• Document:
NEWS

Bidding Farewell To A First-Class First Lady

OPINION
By Celia Rivenbark
Tribune News Service

WWR Article Summary (tl;dr) Great piece by Celia Rivenbark on why Michelle Obama is such a great woman, and why she made many of us want to be better women too.

Tribune News Service

Even the loudest Obama haters I encountered by email and in person over the past eight years would often add a soft little P.S. to their rants: “I like Michelle, though…”

I get that. Michelle Obama and I have a lot in common except for chiseled arms, a commitment to eating healthy foods, unflappable demeanor, giant intellect and emotional maturity.

Yep. Other than that Mick and I are practically twins.

My point is she is probably the woman I admire most, ever. I marveled at the grace and restraint she demonstrated time and again with her vilest detractors. When Michelle got mad, she just planted more broccoli rabe in the White House garden. Taking out your troubles on freshly tilled and fertilized soil is a Southern trait, so I could easily relate.

That said, part of me yearns for Michelle Obama to visit the low road just every now and then once she leaves the White House.

Not a full-on reversal, just a short trip down that frontage road that hugs the interstate and leads to an abandoned Howard Johnson’s.

There is a small part of me (OK, there are no small parts of me; that was a “post-truth”) that yearns for post-White House Michelle to sit around in sweats eating potato chips and Lipton onion soup dip and say what she really thinks about the West Virginia bigot who posted a racist comment about her on Facebook. Alas, she is better than that on both counts.

• Given information:
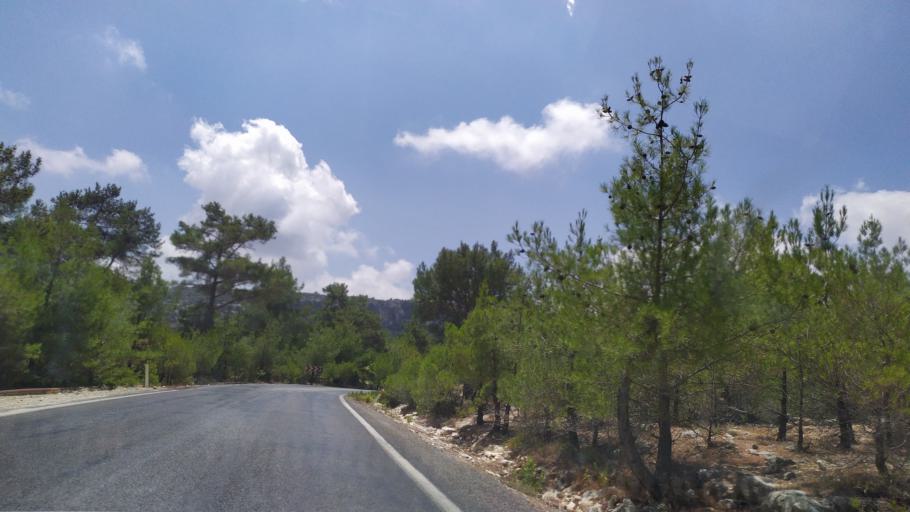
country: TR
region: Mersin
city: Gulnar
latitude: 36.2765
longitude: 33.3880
==
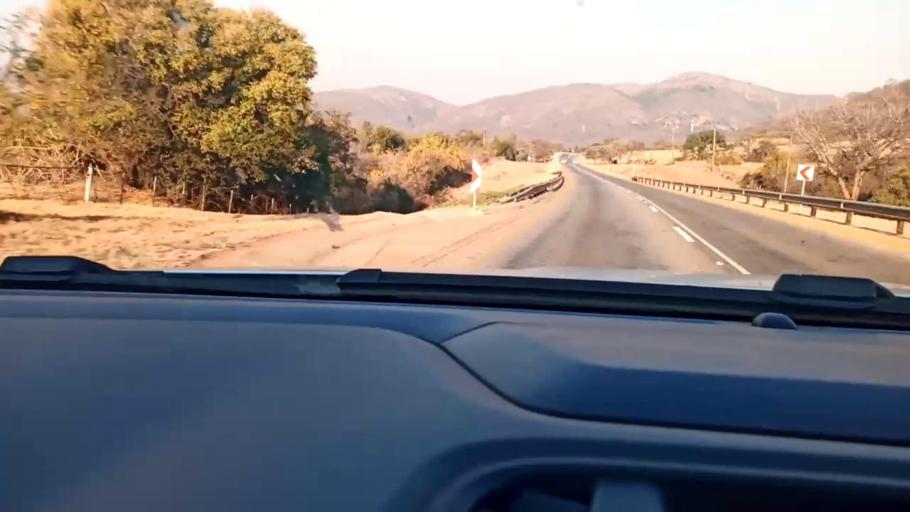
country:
...
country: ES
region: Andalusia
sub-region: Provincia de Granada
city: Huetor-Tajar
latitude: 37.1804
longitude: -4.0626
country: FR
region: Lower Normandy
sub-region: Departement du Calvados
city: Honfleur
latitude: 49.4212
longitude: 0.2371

• Given problem 1:
In the opinion piece on Michelle Obama, answer these:
(a) What did Obama haters often add as a P.S. to their rants?
(b) What did Michelle Obama do when she got mad?
(c) What does the writer picture post-White House Michelle eating?
• Given problem 2: Pick up the opinion piece on Michelle Obama after its last sentence and write the next few paragraphs in the same voice.

• Expected answer 1:
(a) "I like Michelle, though…"
(b) She planted more broccoli rabe in the White House garden.
(c) Potato chips and Lipton onion soup dip.

• Expected answer 2:
I tried to emulate Michelle Obama’s attitude after the late unpleasantness but found it impossible. I tried to quote her now-famous “When they go low, we go high” but it came out: “When they go low, we gleefully exploit it.” Every. Single. Time.

Michelle Obama made me want to be a better mother. Our daughters aren’t that far apart in age and I admired how she was appropriately protective but not suffocating. How did she resist telling an undesirable boyfriend, “You know her daddy could have your fingerprints erased, right? OK. Good talk.”

Her commitment to fitness is something I liked to admire from a safe distance. Her message to young people was clear: Queso dip bad; parsnips good. And they bought it! The First Lady made nutrition, if not quite hip, cool enough to make sure you wouldn’t get bullied for having kale pesto in your lunchbox. When she spoke out, kids listened, mostly because they are really good at recognizing when somebody cares about them and when they’re just pretending.

I’m hoping that in her private life, Michelle Obama will turn her considerable talents and likeability scores into continuing to work with childhood obesity or (new issue) trying to determine why ESPN female anchors dress like hookers. (Nobody needs to see that much cleavage at 9 in the morning; am I right?)

I’ll miss Michelle Obama’s wisdom, J Crew sweater sets, carpool karaoke cuttin’ up and, sigh, even the parsnips. You go, girl.
But don’t go too far.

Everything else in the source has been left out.